Martina Hund-Mejean, chief financial officer at MasterCard, said on Wednesday that the recent dip in cross-border transaction volume in the first quarter of 2018 is the outcome of bank’s decision to ban the use of its payment cards in the purchase of digital currencies.
She said, that although the volume of cross-border payments rose 19 percent during the first quarter of 2018 yet it was 2 percent less in comparison to the first quarter of 2017. Seeking Alpha recently published an earnings call transcript which became the base for Martina’s comments. According to her, the volume fell down “in part due to the drop [in] crypto wallet funding.”
She added, “So the issue in this, first of all, in terms of the stacks, on the cross-border volume growth, the cryptocurrency funding or the crypto wallet funding really was 1 percent.” She also said that this 1 percent was the same for the fourth quarter of 2017 as well as first quarter 2018.
She explained that several US banks have declined the processing of payments at crypto exchanges. The cards issued by MasterCard and Visa cannot be used for buying cryptocurrencies now. All ICOs and crypto exchanges will now be a distant dream for the card holders. This is an important reason why there is a significant decline in the volume of usage during this time.
Several major players in the financial sector have banned the use of their cards to purchase virtual currencies. They claim that trade in digital currencies includes a high percentage credit risk due to its price volatility. Few of the banks are Bank of America, Capital One, JPMorgan Chase, Citi, and Bank of Montreal. Taking the theory one step further, Ajay Banga, chief executive officer MasterCard, said that new regulations and a state of confusion revolving around exchanges have boosted the decline in volume.
Moreover, the fall in interest rates has not been a support, he continued, saying “right now there’s a little less interest than there was in the latter part of the fourth quarter and the first quarter.” He added that MasterCard does not want to involve digital currencies as a part of its earnings. He concluded, “We actually said that this is not something we count on because we just don’t know how to predict it or we don’t even want to count it.”

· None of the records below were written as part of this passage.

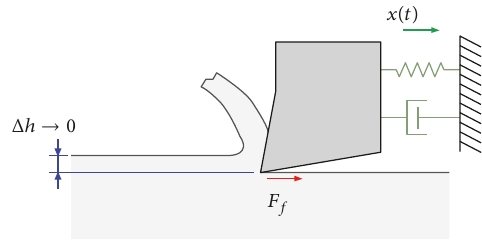
Figure 1: Dynamic friction forces under minimum depth of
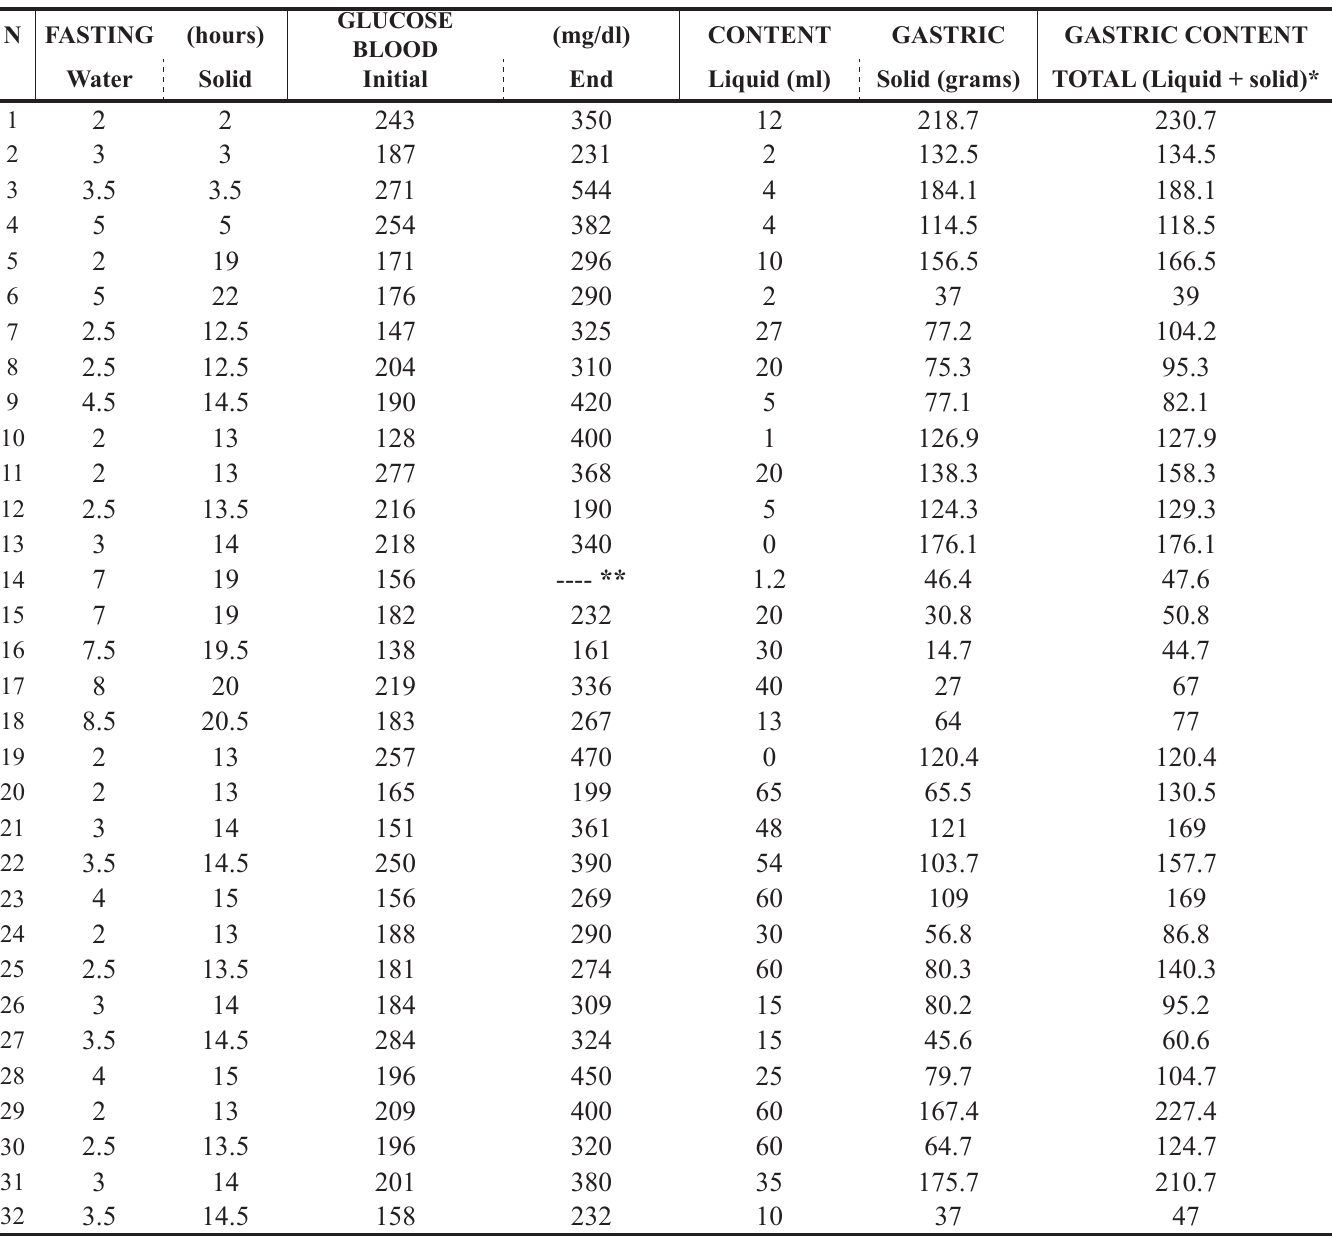
TABLE 1 - Distribution of rabbits in accordance to the fasting time, initial and end glucose blood value, quantity of liquid, solid and total gastric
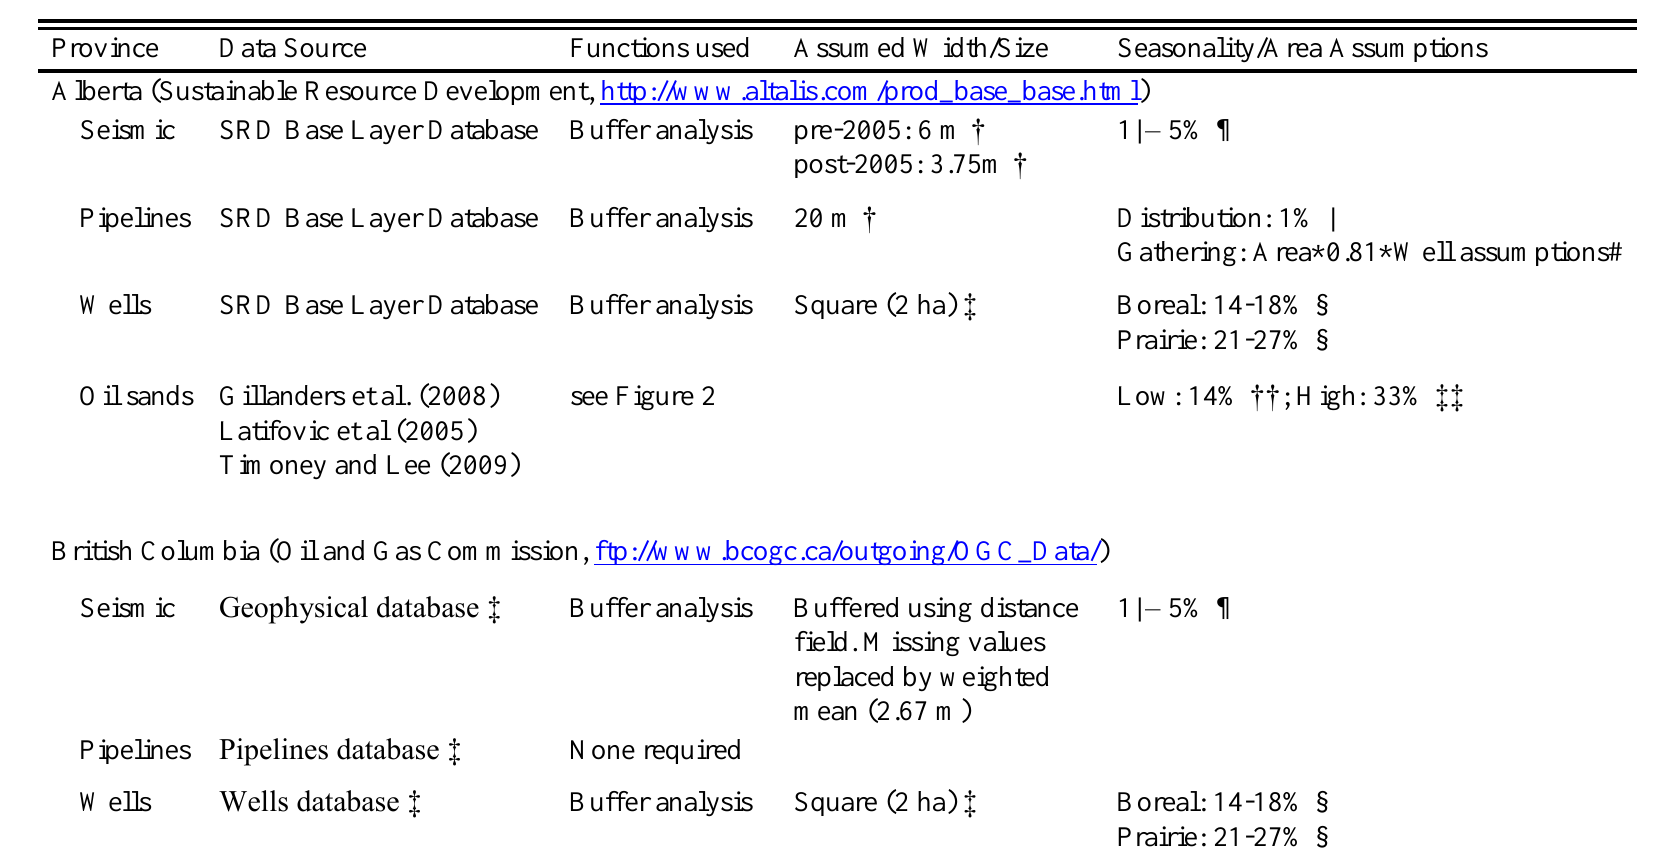
Table A1.1 Summary of data sources, analyses, functions, and assumptions used to derive estimated area disturbed during the annual breeding season of migratory birds in the Western Canadian Sedimentary Basin by jurisdiction and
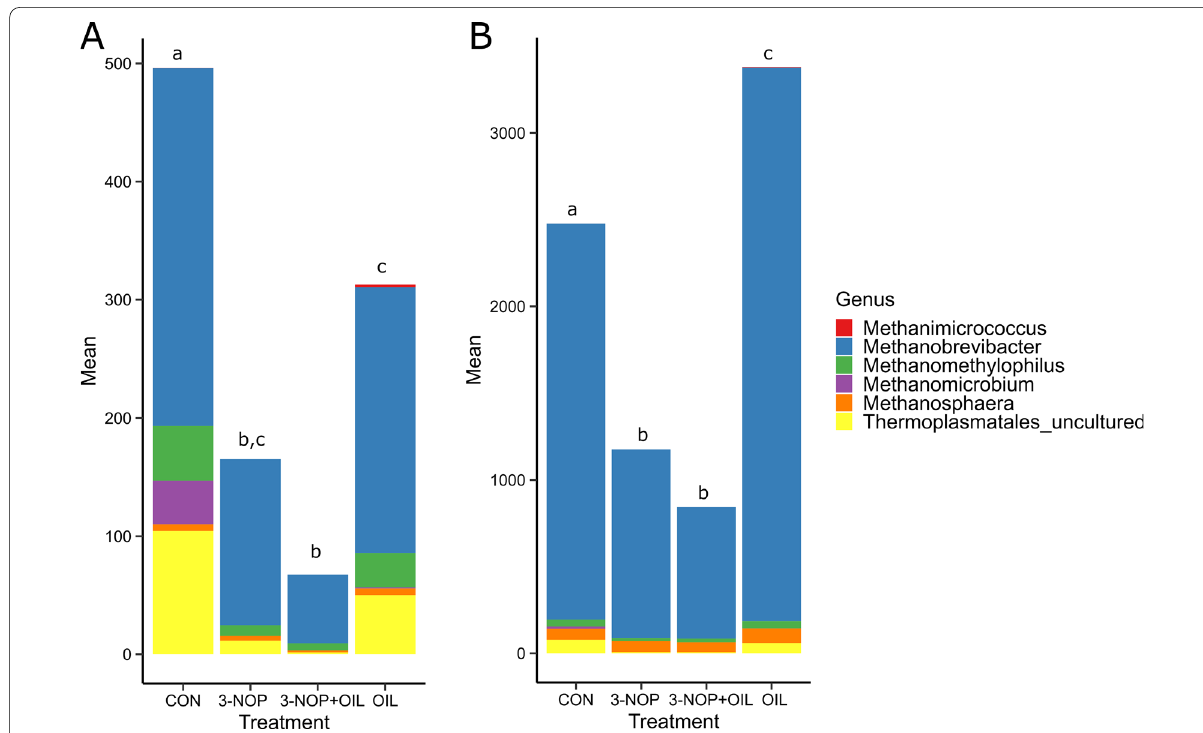
Fig. 2 Impact of CH 4 inhibitors on the abundance of rumen methanogens in A Rumen fluid and B Rumen digesta. The mean count of ASVs assigned to genera in the phylum Euryarchaeota is shown. Treatments resulting in statistically significant differences in the total count of ASVs classified within the phylum Euryarchaeota are indicted by a unique letter in each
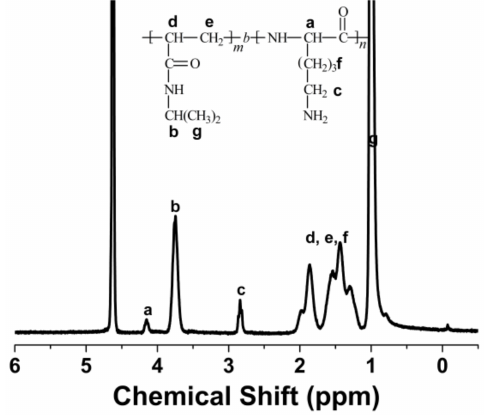
Figure 1. 1 H-NMR spectrum of PNIPAM 315 - b -PLL 25 in D 2 O at 25 ◦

On the other hand, MasterCard is not stepping back from the use of blockchain technology. As per latest reports, the payment giant is trying to patent a system that quickly adds new nodes to a blockchain network. MasterCard’s idea is to amplify the speed nodes in a blockchain gets connected.
The firm said, “Contain thousands, millions, or billions of blocks, each of which must be verified by the new node prior to the generation and addition of new blocks to the blockchain.”
It is safe to say that blockchain technology has a bright future, especially in the financial sector. But, digital currencies are still going through a war to establish a value for themselves. The dip suggests that credit cards were being used in a huge number to facilitate crypto transactions. Now the question is- can crypto be a new way to earn or it will be a fringe headache for these companies?